*Dataset*:
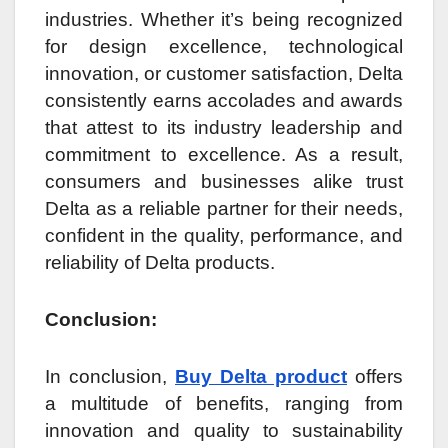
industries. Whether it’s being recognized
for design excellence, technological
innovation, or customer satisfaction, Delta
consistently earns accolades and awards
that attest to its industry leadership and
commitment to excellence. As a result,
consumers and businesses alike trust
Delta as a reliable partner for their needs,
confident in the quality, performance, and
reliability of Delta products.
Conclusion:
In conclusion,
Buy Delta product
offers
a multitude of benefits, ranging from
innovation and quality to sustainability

*Work to be completed*:
Write out the text of every item above word for word, keeping each line as it appears, and leave the pictures out of your answer.

*Your solution*:
industries. Whether it’s being recognized
for design excellence, technological
innovation, or customer satisfaction, Delta
consistently earns accolades and awards
that attest to its industry leadership and
commitment to excellence. As a result,
consumers and businesses alike trust
Delta as a reliable partner for their needs,
confident in the quality, performance, and
reliability of Delta products.
Conclusion:
In conclusion,
Buy Delta product
offers
a multitude of benefits, ranging from
innovation and quality to sustainability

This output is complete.